Every temptation is there to go it alone. Entire industries have erupted to convince us all that there is more to fear from each other than to love. The American myth of individualism would have us to believe that if we don’t achieve or grow or succeed or accomplish on our own, it doesn’t count! And the contemporary illusion of isolation and loneliness would have us to assume that no one can handle the baggage I carry, no one can know the troubles I’ve seen, no one can understand or sympathize or shoulder or accompany me on this particular road, so I must go it alone. 

We know what happens next. It can start small – an ignored text or phone call, a missed time with friends or two or four, slipping away from your small group or Sunday School class, canceled plans, a hunkering down and pulling in and fearful sheltering of our lives, unsure if it’s now been too long to reach out or unclear if I really belonged at all. 

Yet in all the great mystery of the faith, every piece of evidence we have about what matters most, who is God and who am I, points to relationships. Relationships within the Divine heart of God who is three-in-one. Relationships with Jesus and the people he loved and served. Relationships among the disciples and all the early Christians seeking to proclaim this good news even after Jesus was gone. Relationships at the heart of the Christian story. Relationships with each other, so that we practice over and over again the companionship along the way. 

The final words Jesus offers to his followers make a shade of holy mystery plain: “I am with you always, even to the end of the age.” I am with you always! This way of life is a way of relationships. There is no life abundant apart from them! As Dietrich Bonhoeffer says, “there is no life if not life together!” For there is no path we’ll walk that Jesus will not accompany, no experience we’ll have that Jesus is not alongside, no Way that is not filled with all the fullness of relationships to bring it to life. 

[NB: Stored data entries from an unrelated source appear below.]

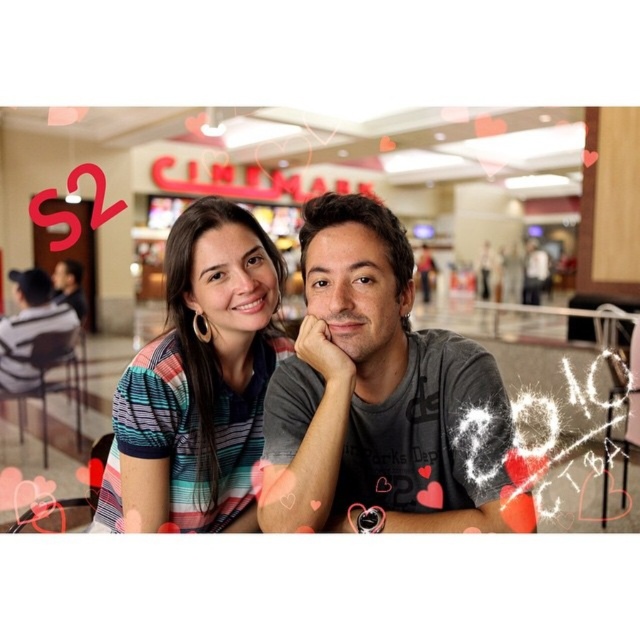
Can you confirm if matte gray shirt at center is positioned below gray cotton t-shirt at center?

No, matte gray shirt at center is not below gray cotton t-shirt at center.

Does point (76, 131) come behind point (321, 289)?

Yes, it is behind point (321, 289).

Image resolution: width=640 pixels, height=640 pixels. I want to click on matte gray shirt at center, so click(298, 186).

Between matte gray shirt at center and striped fabric at center, which one appears on the left side from the viewer's perspective?

striped fabric at center

Who is more forward, [83,115] or [273,308]?

Point [273,308] is in front.

This screenshot has height=640, width=640. I want to click on matte gray shirt at center, so click(298, 186).

Which is below, gray cotton t-shirt at center or matte gray shirt at left?

gray cotton t-shirt at center is lower down.

Is point (339, 412) closer to viewer compared to point (40, 330)?

Yes.

Identify the location of gray cotton t-shirt at center. The image size is (640, 640). (381, 400).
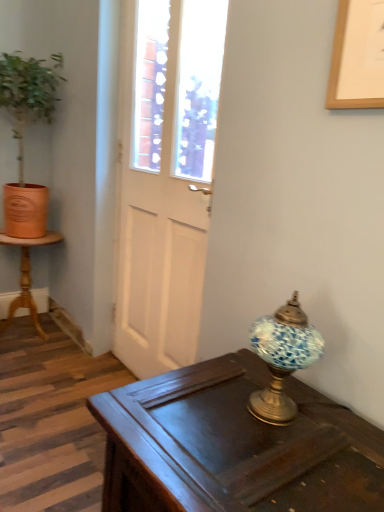
Question: Is dark wood desk at center aimed at blue mosaic glass lamp at right?

Choices:
 (A) yes
 (B) no

Answer: (B)

Question: Is dark wood desk at center next to blue mosaic glass lamp at right?

Choices:
 (A) yes
 (B) no

Answer: (B)

Question: Does dark wood desk at center have a greater height compared to blue mosaic glass lamp at right?

Choices:
 (A) yes
 (B) no

Answer: (A)

Question: Can you confirm if dark wood desk at center is thinner than blue mosaic glass lamp at right?

Choices:
 (A) no
 (B) yes

Answer: (A)

Question: From the image's perspective, is dark wood desk at center above blue mosaic glass lamp at right?

Choices:
 (A) no
 (B) yes

Answer: (A)

Question: Is blue mosaic glass lamp at right surrounded by dark wood desk at center?

Choices:
 (A) no
 (B) yes

Answer: (A)

Question: From a real-world perspective, is wooden pedestal table at left located beneath white glossy door at center?

Choices:
 (A) no
 (B) yes

Answer: (B)

Question: Is white glossy door at center inside wooden pedestal table at left?

Choices:
 (A) yes
 (B) no

Answer: (B)

Question: Considering the relative sizes of wooden pedestal table at left and white glossy door at center in the image provided, is wooden pedestal table at left thinner than white glossy door at center?

Choices:
 (A) no
 (B) yes

Answer: (A)

Question: Can you confirm if wooden pedestal table at left is positioned to the left of white glossy door at center?

Choices:
 (A) yes
 (B) no

Answer: (A)

Question: Is wooden pedestal table at left positioned in front of white glossy door at center?

Choices:
 (A) no
 (B) yes

Answer: (A)

Question: Considering the relative sizes of wooden pedestal table at left and white glossy door at center in the image provided, is wooden pedestal table at left wider than white glossy door at center?

Choices:
 (A) no
 (B) yes

Answer: (B)

Question: Is blue mosaic glass lamp at right looking in the opposite direction of white glossy door at center?

Choices:
 (A) yes
 (B) no

Answer: (B)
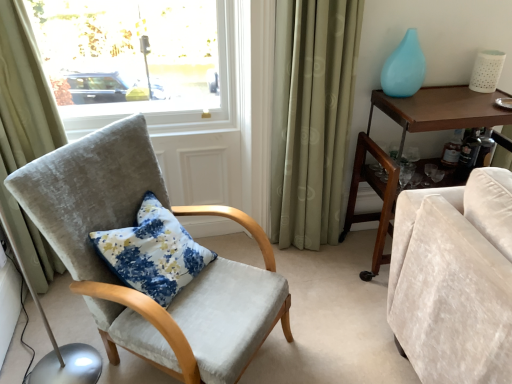
Question: Which direction should I rotate to face green fabric curtain at center, which is counted as the second curtain, starting from the left, — up or down?

Choices:
 (A) down
 (B) up

Answer: (B)

Question: Is beige fabric curtain at left, arranged as the 2th curtain when viewed from the right, looking in the opposite direction of floral fabric cushion at center?

Choices:
 (A) no
 (B) yes

Answer: (A)

Question: Is beige fabric curtain at left, which is the first curtain from left to right, smaller than floral fabric cushion at center?

Choices:
 (A) no
 (B) yes

Answer: (A)

Question: Is beige fabric curtain at left, which is the first curtain from left to right, oriented towards floral fabric cushion at center?

Choices:
 (A) yes
 (B) no

Answer: (B)

Question: Is beige fabric curtain at left, which is the first curtain from left to right, in contact with floral fabric cushion at center?

Choices:
 (A) yes
 (B) no

Answer: (B)

Question: Does beige fabric curtain at left, which is the first curtain from left to right, have a greater width compared to floral fabric cushion at center?

Choices:
 (A) yes
 (B) no

Answer: (B)

Question: Does beige fabric curtain at left, arranged as the 2th curtain when viewed from the right, appear on the right side of floral fabric cushion at center?

Choices:
 (A) no
 (B) yes

Answer: (A)

Question: Is green fabric curtain at center, arranged as the first curtain when viewed from the right, at the right side of beige fabric curtain at left, which is the first curtain from left to right?

Choices:
 (A) yes
 (B) no

Answer: (A)

Question: From the image's perspective, is green fabric curtain at center, which is counted as the second curtain, starting from the left, located beneath beige fabric curtain at left, arranged as the 2th curtain when viewed from the right?

Choices:
 (A) yes
 (B) no

Answer: (B)

Question: Does green fabric curtain at center, which is counted as the second curtain, starting from the left, have a larger size compared to beige fabric curtain at left, which is the first curtain from left to right?

Choices:
 (A) no
 (B) yes

Answer: (A)

Question: Does green fabric curtain at center, which is counted as the second curtain, starting from the left, have a lesser height compared to beige fabric curtain at left, arranged as the 2th curtain when viewed from the right?

Choices:
 (A) no
 (B) yes

Answer: (B)

Question: Is green fabric curtain at center, which is counted as the second curtain, starting from the left, next to beige fabric curtain at left, which is the first curtain from left to right?

Choices:
 (A) no
 (B) yes

Answer: (A)

Question: Is green fabric curtain at center, arranged as the first curtain when viewed from the right, not near beige fabric curtain at left, which is the first curtain from left to right?

Choices:
 (A) yes
 (B) no

Answer: (A)

Question: From the image's perspective, would you say beige fabric curtain at left, arranged as the 2th curtain when viewed from the right, is positioned over brown wood desk at right?

Choices:
 (A) no
 (B) yes

Answer: (B)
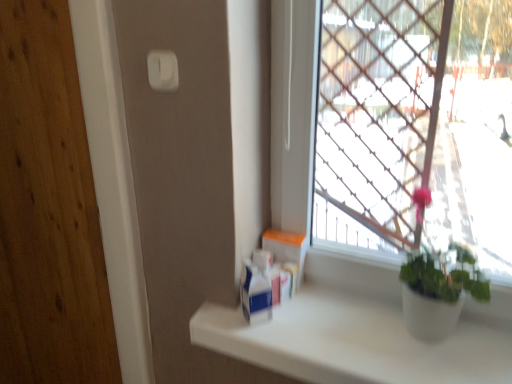
You are a GUI agent. You are given a task and a screenshot of the screen. Output one action in this format:
    pyautogui.click(x=<x>, y=<y>)
    Task: Click on the free space in front of white cardboard box at center
    The height and width of the screenshot is (384, 512).
    Given the screenshot: What is the action you would take?
    pyautogui.click(x=308, y=328)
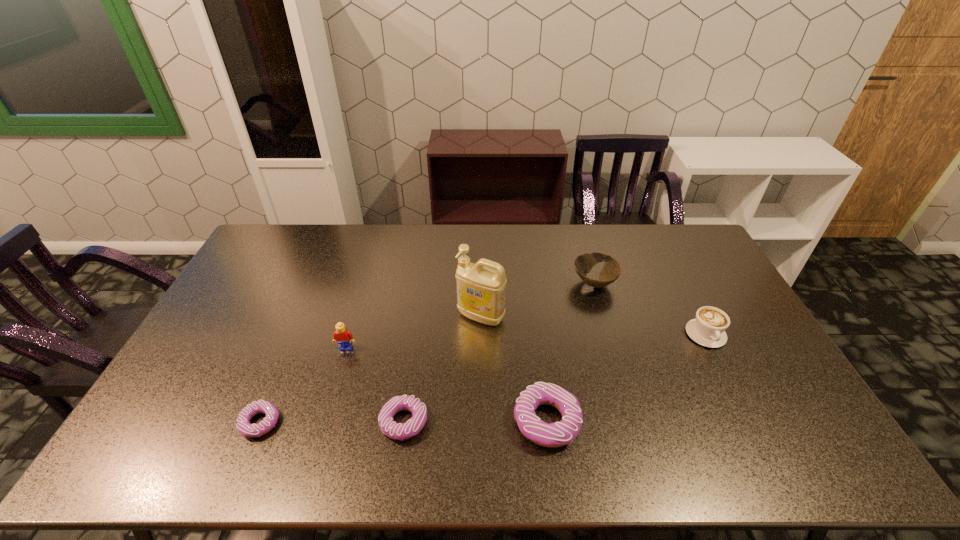
Locate an element on the screen. This screenshot has height=540, width=960. the leftmost doughnut is located at coordinates (243, 424).

At what (x,y) coordinates should I click in order to perform the action: click on the shortest doughnut. Please return your answer as a coordinate pair (x, y). This screenshot has width=960, height=540. Looking at the image, I should click on (243, 424).

You are a GUI agent. You are given a task and a screenshot of the screen. Output one action in this format:
    pyautogui.click(x=<x>, y=<y>)
    Task: Click on the second shortest object
    The height and width of the screenshot is (540, 960).
    Given the screenshot: What is the action you would take?
    pyautogui.click(x=400, y=431)

This screenshot has width=960, height=540. Find the location of `the second doughnut from left to right`. the second doughnut from left to right is located at coordinates (400, 431).

Where is `the fifth object from left to right`? the fifth object from left to right is located at coordinates (561, 433).

Locate an element on the screen. the rightmost doughnut is located at coordinates (561, 433).

Locate an element on the screen. This screenshot has width=960, height=540. the farthest object is located at coordinates tap(583, 263).

What are the coordinates of `bowl` in the screenshot? It's located at (583, 263).

Locate an element on the screen. The height and width of the screenshot is (540, 960). the fourth object from left to right is located at coordinates click(481, 287).

This screenshot has width=960, height=540. Find the location of `the tallest object`. the tallest object is located at coordinates (481, 287).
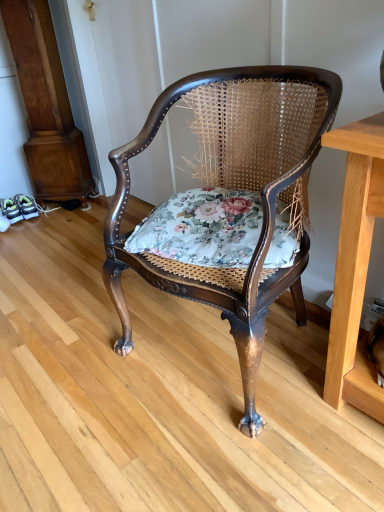
Question: Is floral fabric cushion at center in front of or behind polished wood chair at center in the image?

Choices:
 (A) behind
 (B) front

Answer: (A)

Question: Is point (289, 261) positioned closer to the camera than point (332, 112)?

Choices:
 (A) farther
 (B) closer

Answer: (A)

Question: From the image's perspective, is floral fabric cushion at center above or below polished wood chair at center?

Choices:
 (A) above
 (B) below

Answer: (A)

Question: From the image's perspective, is polished wood chair at center above or below floral fabric cushion at center?

Choices:
 (A) below
 (B) above

Answer: (A)

Question: In terms of size, does polished wood chair at center appear bigger or smaller than floral fabric cushion at center?

Choices:
 (A) big
 (B) small

Answer: (A)

Question: Is polished wood chair at center taller or shorter than floral fabric cushion at center?

Choices:
 (A) tall
 (B) short

Answer: (A)

Question: Looking at their shapes, would you say polished wood chair at center is wider or thinner than floral fabric cushion at center?

Choices:
 (A) wide
 (B) thin

Answer: (A)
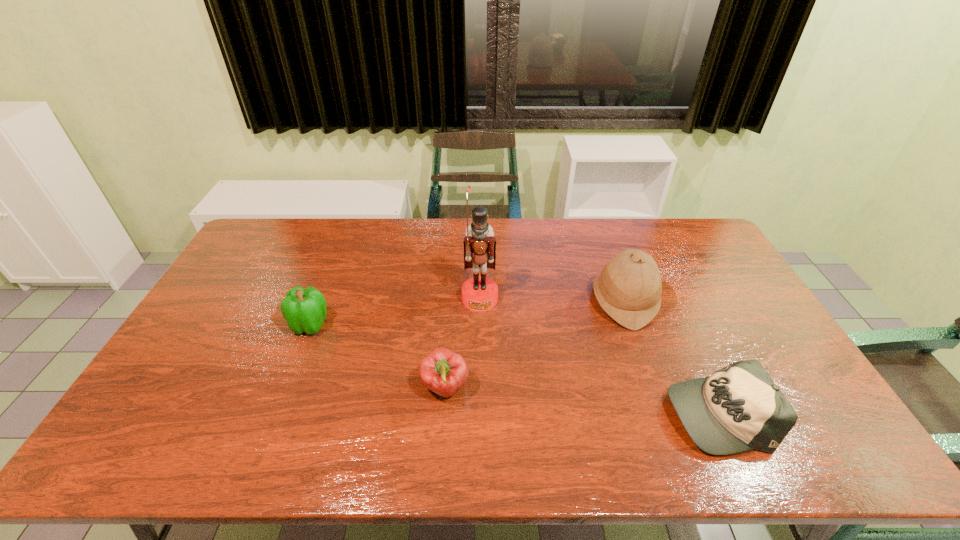
Where is `vacant point located between the nutcracker and the nearer bell pepper`? vacant point located between the nutcracker and the nearer bell pepper is located at coordinates (463, 343).

What are the coordinates of `vacant space that's between the baseball cap and the farther bell pepper` in the screenshot? It's located at (514, 369).

Find the location of `free space between the farther bell pepper and the nutcracker`. free space between the farther bell pepper and the nutcracker is located at coordinates (396, 312).

Find the location of a particular element. This screenshot has height=540, width=960. unoccupied position between the tallest object and the fourth shortest object is located at coordinates (552, 300).

Identify which object is the closest to the farther bell pepper. Please provide its 2D coordinates. Your answer should be formatted as a tuple, i.e. [(x, y)], where the tuple contains the x and y coordinates of a point satisfying the conditions above.

[(444, 372)]

Locate an element on the screen. the fourth closest object to the hat is located at coordinates (304, 310).

The height and width of the screenshot is (540, 960). I want to click on free location that satisfies the following two spatial constraints: 1. on the front-facing side of the hat; 2. on the front side of the leftmost object, so click(632, 325).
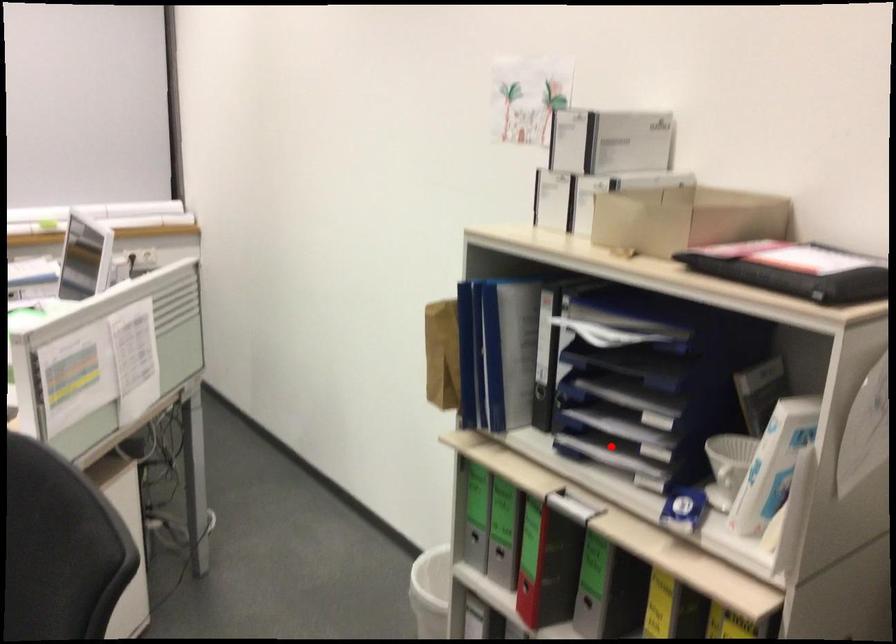
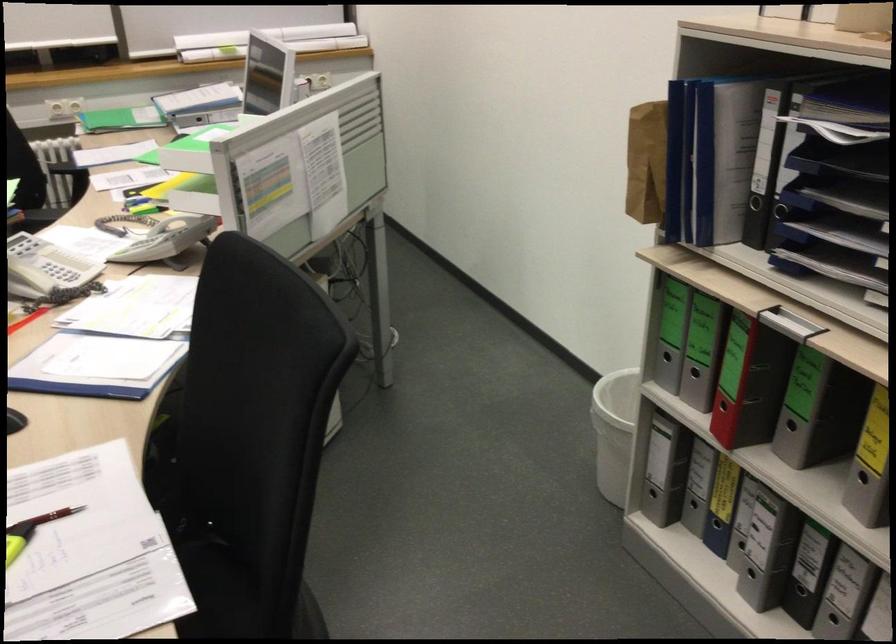
Question: A red point is marked in image1. In image2, is the corresponding 3D point closer to the camera or farther? Reply with the corresponding letter.

Choices:
 (A) The corresponding 3D point is closer.
 (B) The corresponding 3D point is farther.

Answer: (A)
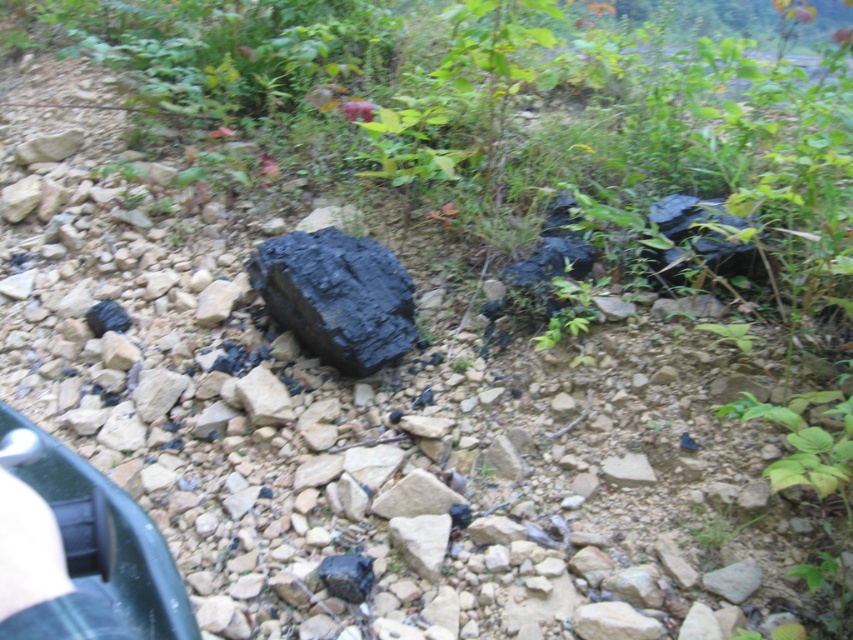
Can you confirm if black matte rock at center is positioned to the right of blue denim jeans at lower left?

Correct, you'll find black matte rock at center to the right of blue denim jeans at lower left.

Does black matte rock at center have a greater height compared to blue denim jeans at lower left?

Yes.

Where is `black matte rock at center`? This screenshot has width=853, height=640. black matte rock at center is located at coordinates [337, 296].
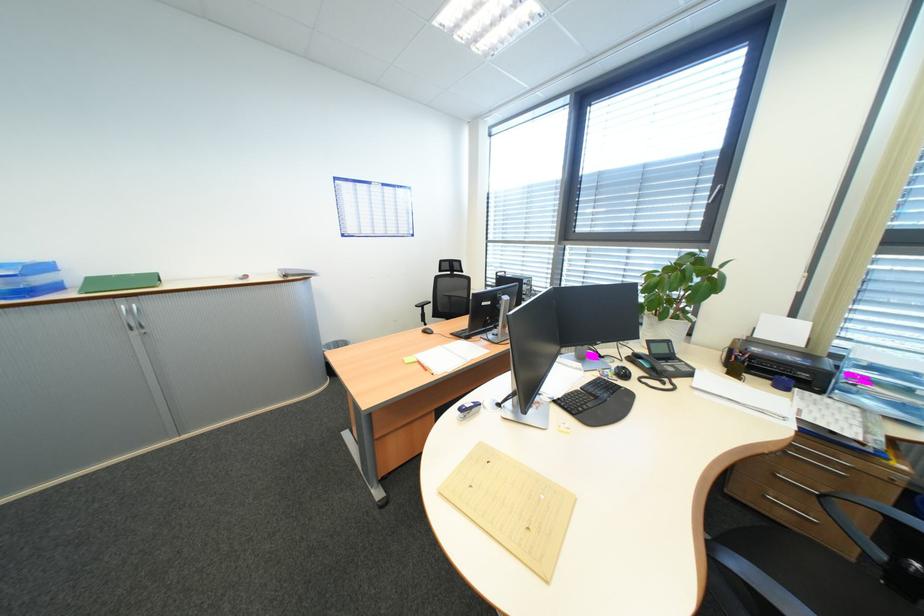
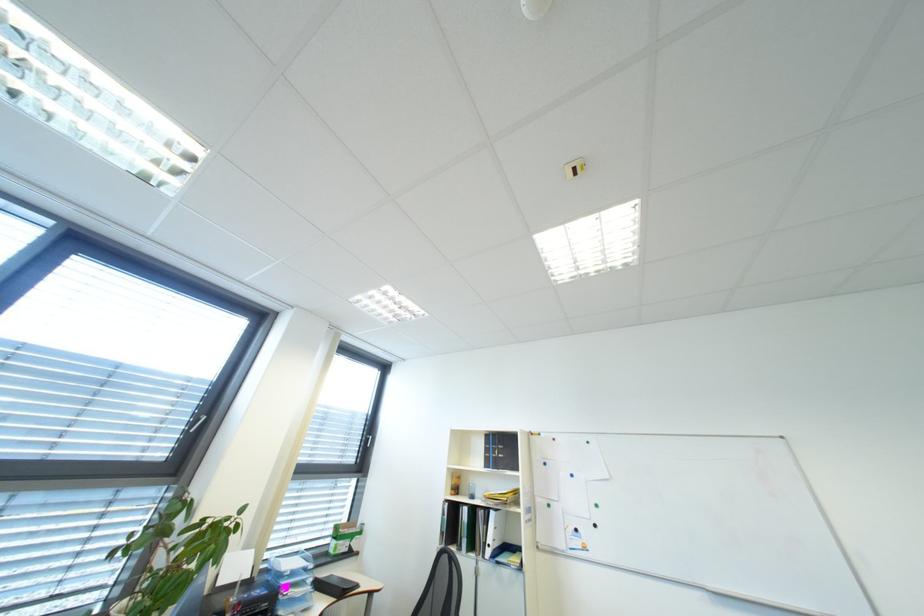
The point at (865, 387) is marked in the first image. Where is the corresponding point in the second image?

(298, 596)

Friends, graduates, church – this is the resurrection way forward. No matter the road, we walk it together. 


Perhaps you’ve heard before the story of a certain man who had died and was on his way to heaven, but wanted to take a peek into that other place before he made his way to heaven. He was granted this wish and looked into the abyss we know as hell. Rather than seeing the torment of flames he was astonished to find banquet tables laden with the very best of food and people sitting around the tables. How could this possibly be a place of punishment? Then he took a closer look and saw the anguish on the faces of those who were gathered around the tables. Finally, he saw why. A person would take a piece of the glorious food in front of them and try to put that food to their mouths but they could not. In hell, no one could bend an elbow. They could see the food, smell the food, and even pick up the food, but were unable to put the food to their mouths. Now that is torture! The man was ready to go on to heaven as he cried, “Get me out of here.” 

As he arrived in heaven he noticed the scene was very similar. Large banquet tables were crowded with people around the tables. However, rather than faces of anguish the scene was one of great joy and jubilation. He figured that the answer must be that in heaven you could bend your elbows. But that was not the case. Instead he saw that everyone’s elbows were just as locked in placed as he had seen before. The difference was that in heaven someone would take food from the table and instead of trying to get the food to his or her mouth they would reach across and share the food with someone next to them and in like manner they had the food shared with them. Because these people had learned to sacrifice by following in the way of Christ who promised to be with us always, heaven was merely an extension of the joy that people find when they learn to sacrifice and lean into the gift of relationships.7 

In the great mysteries of this world, few things are simple, but one is clear: we were made for each other by a God in whom togetherness is their very essence. This is good news for us all! May we practice it in our living – today and even to the end of the age!